Accès à la boucle locale

· Le Sénat avait en deuxième lecture adopté un amendement insérant un article nouveau qui modifiait le code des postes et télécommunications afin de prévoir les conditions d'ouverture la " boucle locale " du réseau téléphonique aux concurrents de France Télécom. Cet article tend à faire à l'opérateur propriétaire de la boucle locale, France Télécom, l'obligation de mettre la boucle locale à la disposition de ses concurrents pour leur permettre de fournir directement des services locaux - tels que la téléphonie locale et l'accès à Internet rapide par la technologie ADSL - à l'abonné, sans avoir à construire une boucle locale alternative (fibre optique, réseau câblé, boucle locale radio, voire réseau local en cuivre).

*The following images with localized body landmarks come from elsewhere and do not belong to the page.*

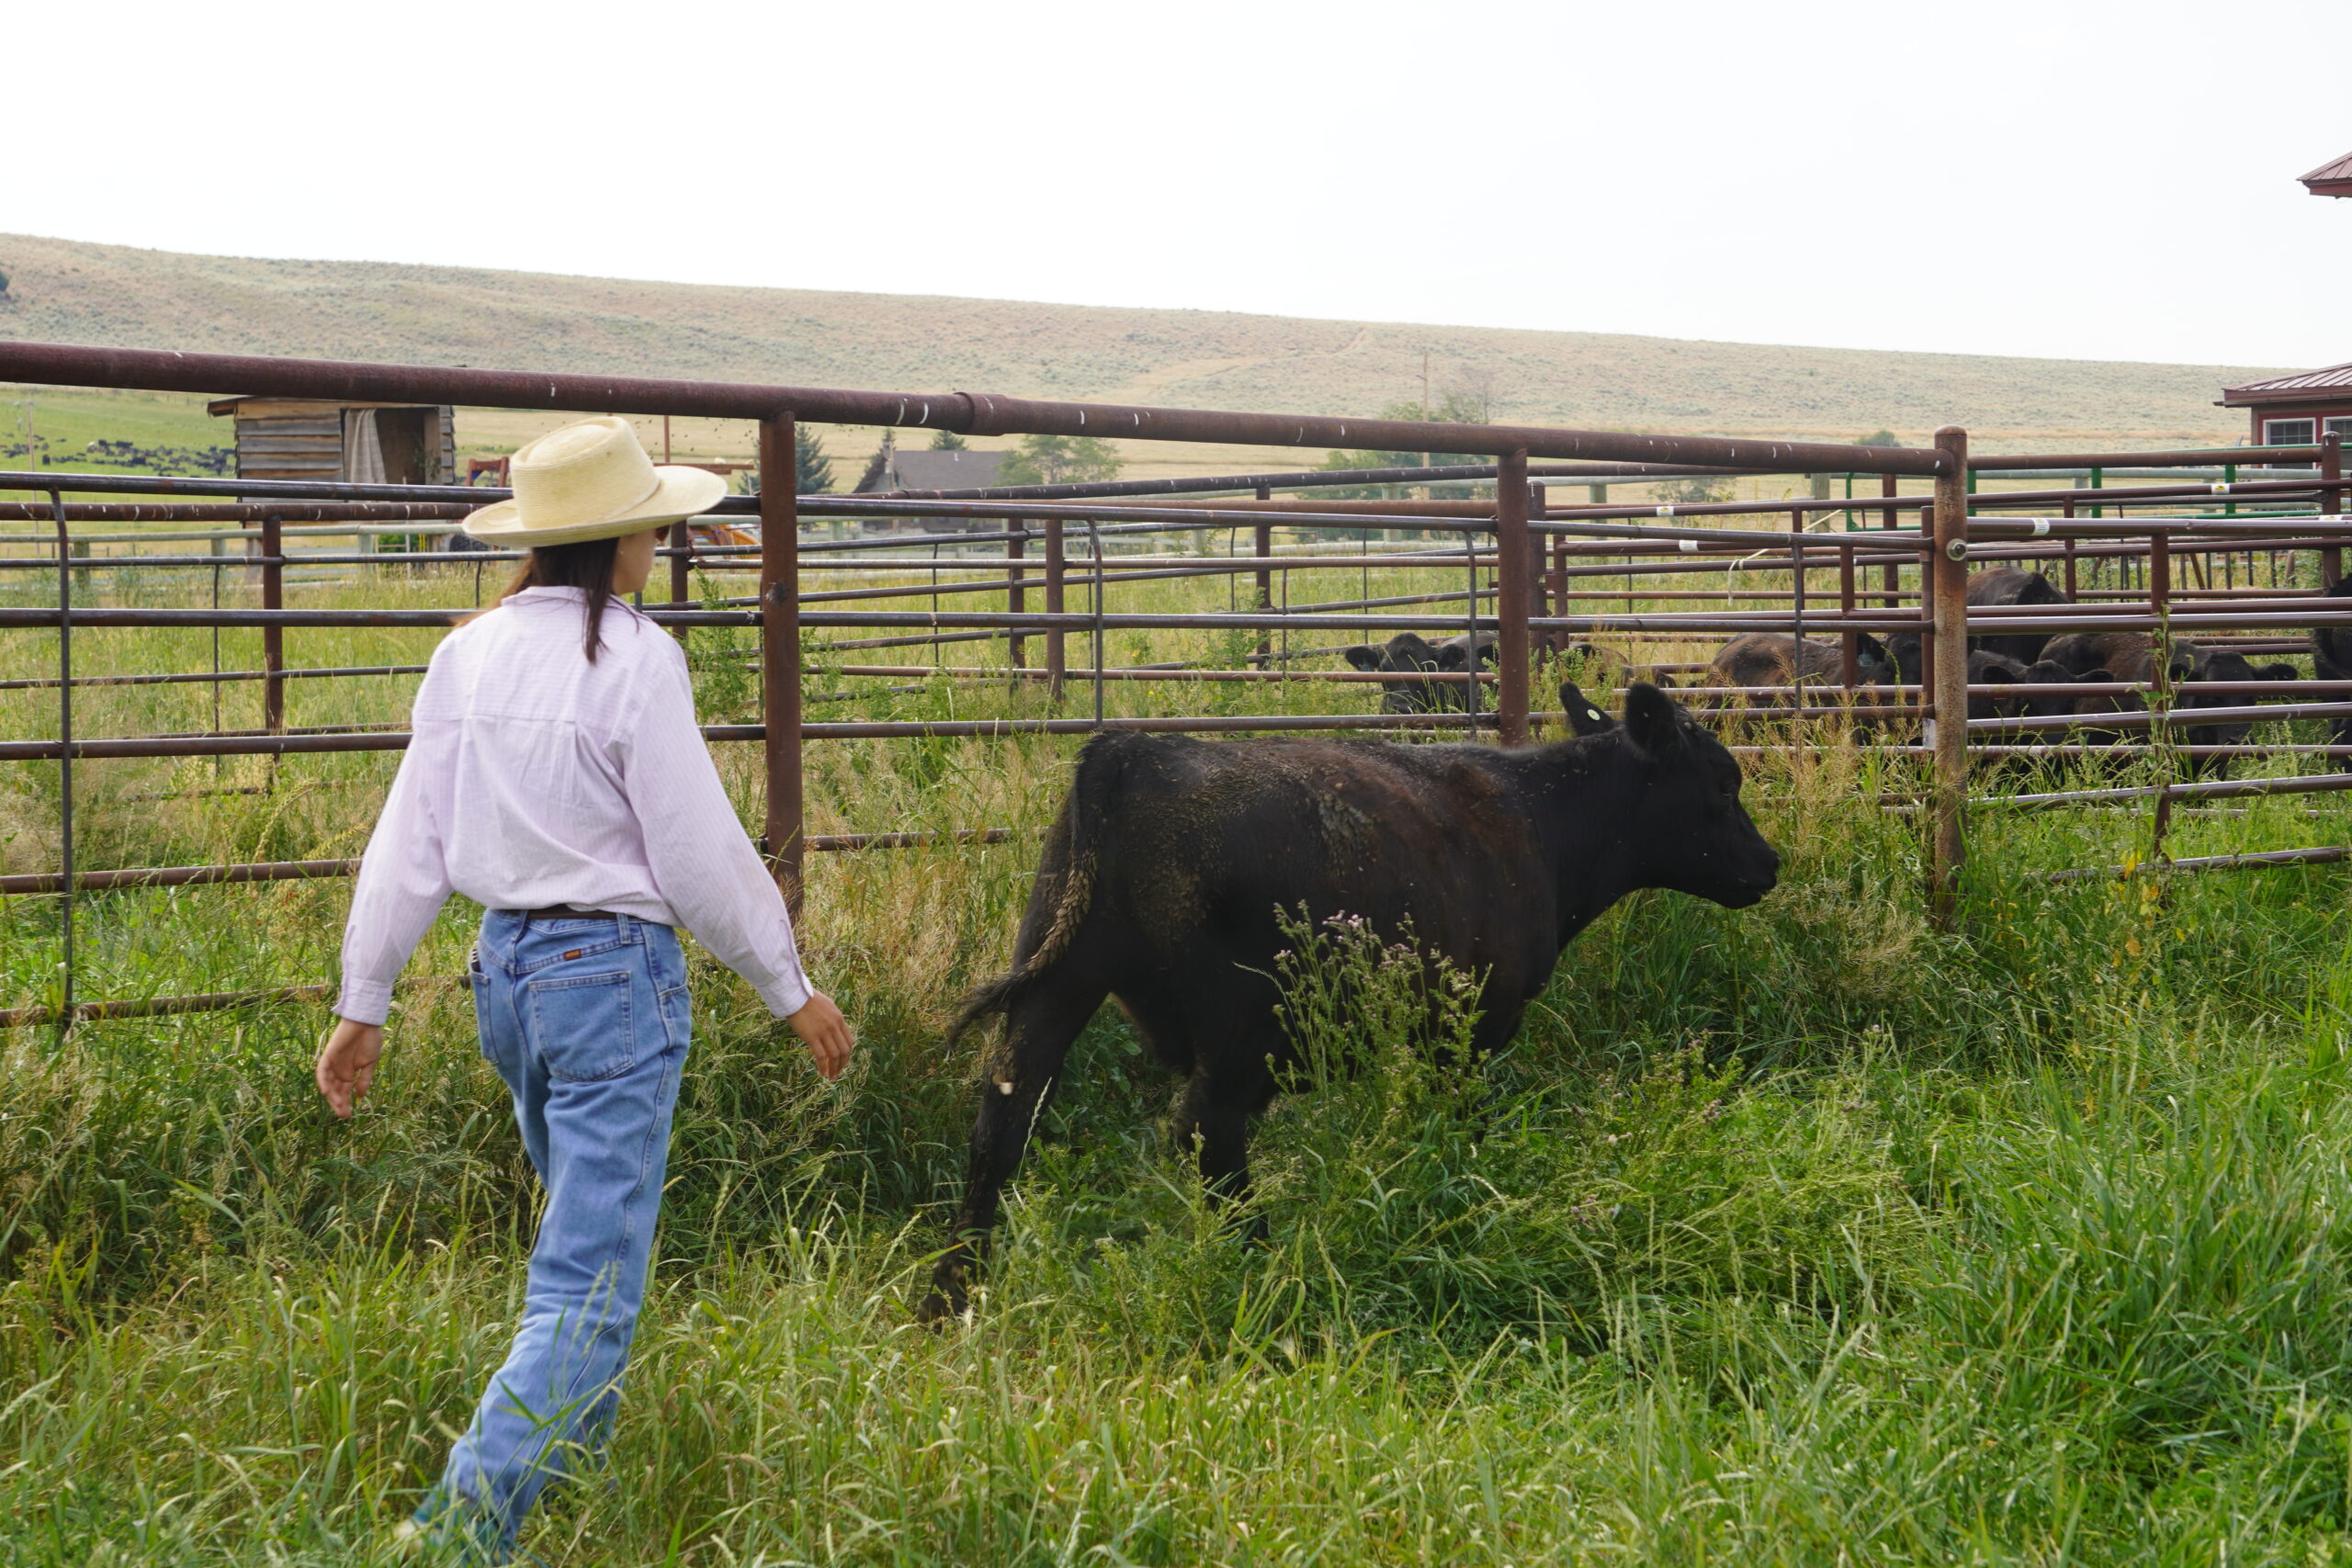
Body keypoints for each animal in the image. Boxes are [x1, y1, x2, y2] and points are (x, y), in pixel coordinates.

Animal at [922, 682, 1778, 1316]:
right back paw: (1263, 1266)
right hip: (1243, 1026)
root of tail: (1131, 750)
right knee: (1206, 1133)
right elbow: (1460, 1123)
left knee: (1002, 1123)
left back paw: (951, 1296)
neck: (1539, 819)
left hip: (1057, 982)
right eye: (1724, 782)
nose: (1769, 863)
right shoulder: (1470, 1026)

Le Sénat a estimé que l'ouverture rapide de la boucle locale correspondait à un besoin crucial, lié au développement des nouvelles technologies de la communication, qu'il convenait de mettre à la disposition du plus grand nombre dans les meilleures conditions. Il a aussi estimé que les engagements européens de la France justifiaient une initiative du législateur, et que l'engagement du Gouvernement de régler la question par voie réglementaire avant la fin de l'année ne comportaient pas de véritable garantie à cet égard, compte tenu de ses atermoiements récents, observant au surplus qu'il convenait de réaliser par la voie législative une adaptation qui remet en cause l'équilibre économique sur lequel a été fondé la loi de réglementation des télécommunications.

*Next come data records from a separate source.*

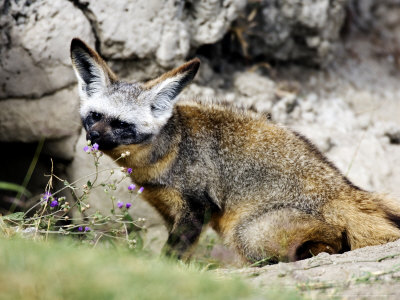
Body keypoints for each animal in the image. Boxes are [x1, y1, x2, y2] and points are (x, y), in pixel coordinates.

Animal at [70, 38, 400, 264]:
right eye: (95, 116)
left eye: (122, 124)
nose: (93, 137)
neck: (171, 148)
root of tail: (345, 190)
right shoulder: (168, 210)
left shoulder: (196, 209)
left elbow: (174, 253)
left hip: (247, 234)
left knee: (328, 246)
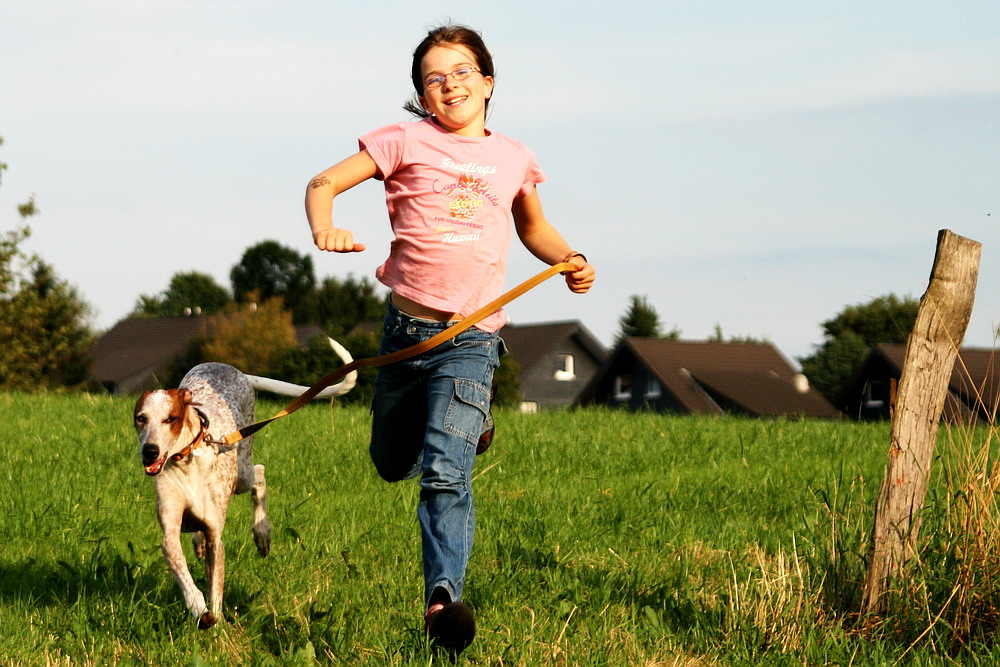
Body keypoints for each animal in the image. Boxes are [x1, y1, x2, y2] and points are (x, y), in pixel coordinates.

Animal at [134, 340, 356, 632]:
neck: (187, 460)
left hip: (242, 473)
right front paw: (198, 608)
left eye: (170, 419)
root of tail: (238, 371)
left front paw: (216, 622)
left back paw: (262, 532)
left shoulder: (216, 536)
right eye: (140, 418)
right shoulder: (170, 532)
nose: (150, 451)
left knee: (259, 474)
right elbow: (184, 574)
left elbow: (215, 587)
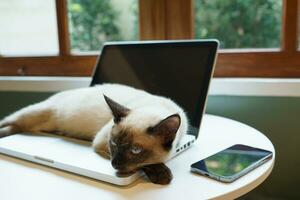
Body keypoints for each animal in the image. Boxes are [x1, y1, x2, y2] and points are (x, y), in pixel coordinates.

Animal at [0, 83, 188, 184]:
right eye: (114, 143)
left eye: (135, 150)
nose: (114, 163)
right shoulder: (100, 141)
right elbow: (147, 164)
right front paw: (162, 175)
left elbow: (147, 162)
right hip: (31, 114)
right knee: (8, 122)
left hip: (35, 124)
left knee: (16, 128)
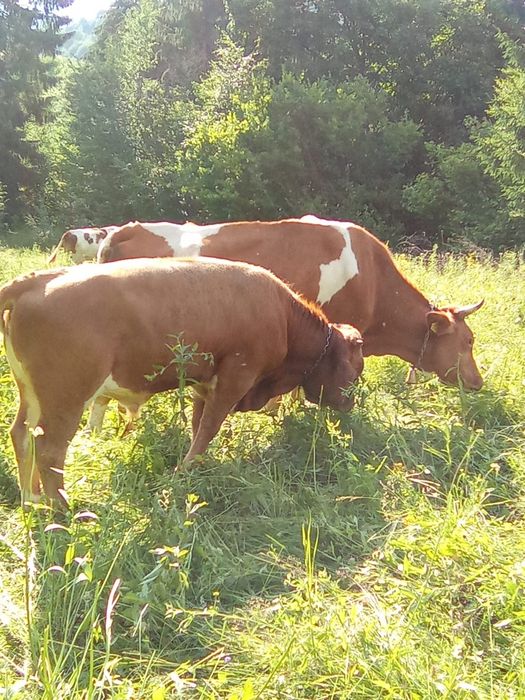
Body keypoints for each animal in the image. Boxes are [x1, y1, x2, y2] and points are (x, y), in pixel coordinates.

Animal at [0, 257, 364, 506]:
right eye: (356, 370)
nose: (350, 403)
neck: (284, 317)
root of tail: (37, 279)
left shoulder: (204, 384)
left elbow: (198, 424)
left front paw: (192, 466)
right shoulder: (235, 377)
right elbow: (209, 427)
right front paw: (185, 471)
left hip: (33, 395)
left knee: (22, 435)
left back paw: (32, 500)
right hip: (67, 397)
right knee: (50, 450)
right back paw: (62, 511)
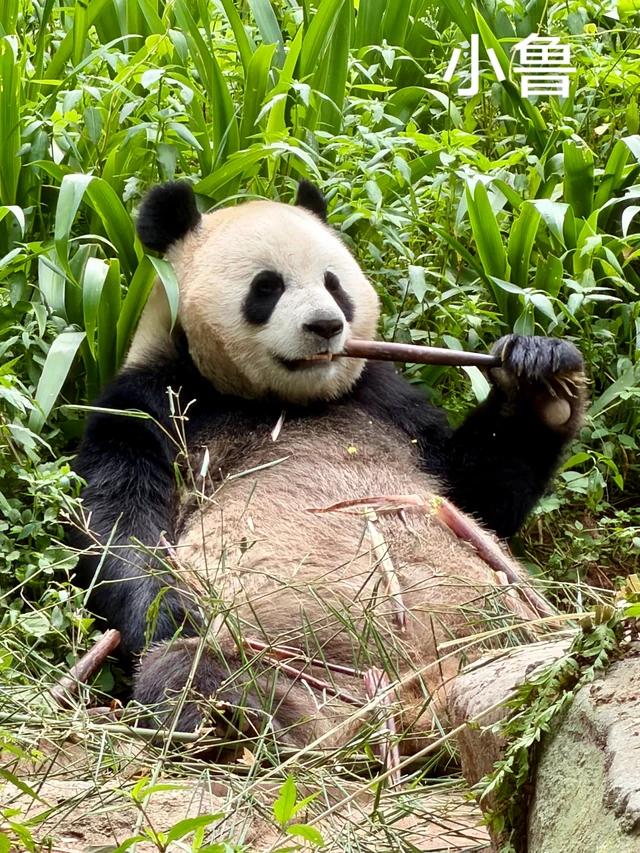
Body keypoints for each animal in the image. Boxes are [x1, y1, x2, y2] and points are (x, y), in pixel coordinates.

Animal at [71, 179, 586, 752]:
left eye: (334, 284)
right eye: (267, 287)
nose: (326, 325)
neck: (281, 401)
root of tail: (420, 699)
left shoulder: (386, 399)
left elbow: (479, 496)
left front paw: (539, 378)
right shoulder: (151, 402)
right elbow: (116, 521)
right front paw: (170, 610)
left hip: (509, 635)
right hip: (305, 669)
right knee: (191, 673)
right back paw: (236, 718)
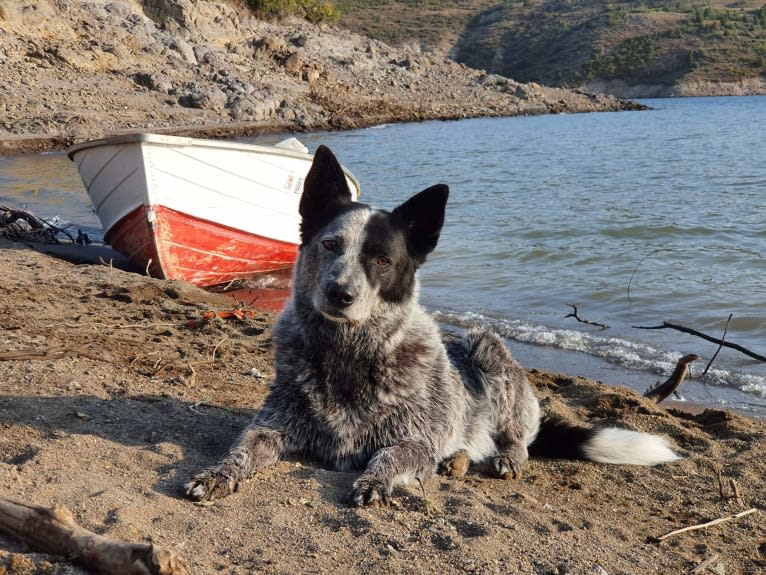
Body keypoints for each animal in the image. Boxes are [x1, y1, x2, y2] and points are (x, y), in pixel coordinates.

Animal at [184, 146, 680, 506]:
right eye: (329, 245)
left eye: (382, 259)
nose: (339, 294)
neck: (348, 352)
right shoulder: (270, 427)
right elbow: (242, 447)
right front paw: (217, 473)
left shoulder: (416, 440)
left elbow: (390, 455)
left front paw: (375, 482)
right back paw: (458, 459)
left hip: (487, 347)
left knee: (517, 436)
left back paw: (503, 457)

· L'Assemblée nationale a supprimé cet article.

·  Position de la commission

Votre commission a adopté un amendement rétablissant cet article dans le texte adopté par le Sénat.

[...]

Intitulé du projet de loi

·  Depuis la première lecture du présent projet de loi, son texte s'est enrichi de dispositions nouvelles, qui ont fait l'objet d'un travail commun approfondi des deux assemblées et du gouvernement, et qui ont notamment pour objet de modifier ou de compléter les dispositions du code de la propriété intellectuelle relatives à la propriété littéraire et artistique.

Votre commission a jugé souhaitable que l'intitulé du projet de loi reflète cet enrichissement de son dispositif.

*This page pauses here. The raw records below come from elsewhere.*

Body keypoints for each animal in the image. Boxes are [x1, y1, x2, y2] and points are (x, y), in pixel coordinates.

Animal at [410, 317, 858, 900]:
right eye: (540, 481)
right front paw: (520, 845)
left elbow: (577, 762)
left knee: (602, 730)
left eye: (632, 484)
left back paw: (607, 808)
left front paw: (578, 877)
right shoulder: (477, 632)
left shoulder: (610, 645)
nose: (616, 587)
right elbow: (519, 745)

C'est pourquoi elle a adopté un amendement proposant d'intituler le projet de loi " projet de loi modifiant la loi du 30 septembre 1986 relative à la liberté de communication et le livre premier du code de la propriété intellectuelle ".

*

* *

Sous réserve de l'adoption des amendements proposés, votre commission demande au Sénat d'adopter en nouvelle lecture le présent projet de loi.

*

* *

EXAMEN EN COMMISSION

La commission a examiné, sur le rapport de M. Jean-Paul Hugot, le projet de loi n° 418 (1999-2000) adopté avec modification par l'Assemblée nationale en nouvelle lecture, modifiant la loi n° 86-1067 du 30 septembre 1986 relative à la liberté de communication, au cours d'une réunion tenue le mardi 20 juin 2000 sous la présidence de M. Adrien Gouteyron, président.

Après l'exposé du rapporteur, la commission a procédé à l'examen des articles au cours duquel sont notamment intervenus le président, le rapporteur et M. Victor Reux.

Après avoir adopté les amendements proposés par son rapporteur, la commission a adopté le projet de loi ainsi modifié.

*

* *





1 : cf. l'interview de M. Jerry Yang parue dans le numéro du quotidien " Libération " du 16 juin 2000.

2 : " Libération " des 17 et 18 juin 2000.